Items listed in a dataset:
+ + + + + + +

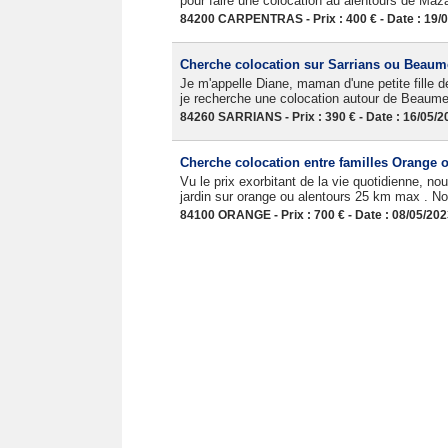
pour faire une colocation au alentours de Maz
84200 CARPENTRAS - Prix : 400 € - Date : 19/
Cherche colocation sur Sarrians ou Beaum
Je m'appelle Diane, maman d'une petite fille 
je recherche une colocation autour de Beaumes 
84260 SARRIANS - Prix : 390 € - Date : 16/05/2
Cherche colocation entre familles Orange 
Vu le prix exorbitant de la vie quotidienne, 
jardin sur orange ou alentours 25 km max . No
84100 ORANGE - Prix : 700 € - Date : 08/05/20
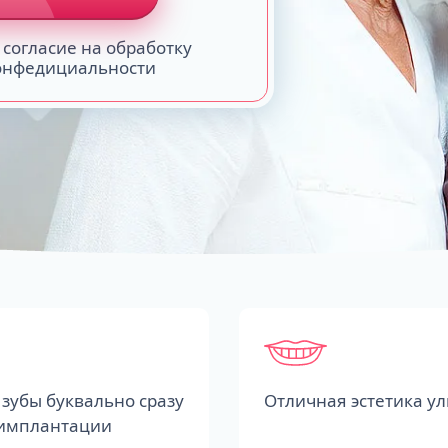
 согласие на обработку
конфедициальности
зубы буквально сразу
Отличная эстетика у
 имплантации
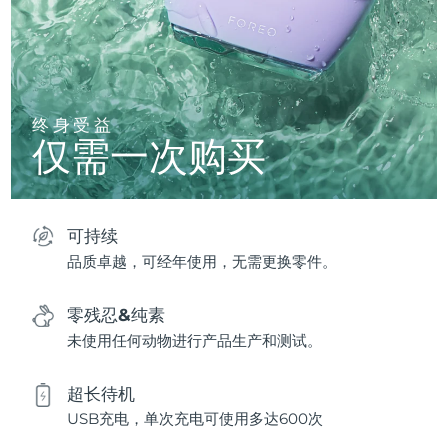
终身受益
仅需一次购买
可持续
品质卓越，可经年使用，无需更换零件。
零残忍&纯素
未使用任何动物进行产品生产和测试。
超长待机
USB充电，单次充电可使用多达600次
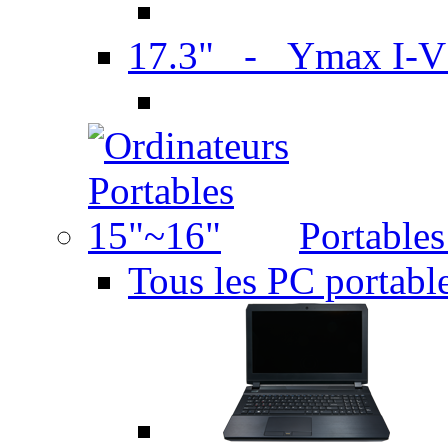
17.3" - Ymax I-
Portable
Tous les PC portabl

+ + + + + + +

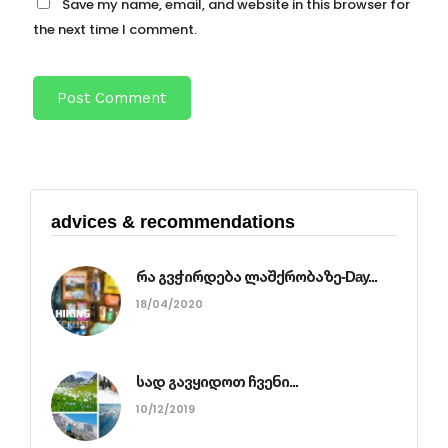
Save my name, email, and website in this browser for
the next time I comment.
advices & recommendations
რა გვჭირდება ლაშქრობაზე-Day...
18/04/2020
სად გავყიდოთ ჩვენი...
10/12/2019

+ + + + + + +

§ **WHAT YOU WILL DO**: Pictures excluded, reproduce only the part above that opens with the line holding "pour faire une colocation au alentours de Maz" and closes with the line holding "зубы буквально сразу", exactly as written.

§ **REPLY TO THE TASK**:
pour faire une colocation au alentours de Maz
84200 CARPENTRAS - Prix : 400 € - Date : 19/
Cherche colocation sur Sarrians ou Beaum
Je m'appelle Diane, maman d'une petite fille 
je recherche une colocation autour de Beaumes 
84260 SARRIANS - Prix : 390 € - Date : 16/05/2
Cherche colocation entre familles Orange 
Vu le prix exorbitant de la vie quotidienne, 
jardin sur orange ou alentours 25 km max . No
84100 ORANGE - Prix : 700 € - Date : 08/05/20
 согласие на обработку
конфедициальности
зубы буквально сразу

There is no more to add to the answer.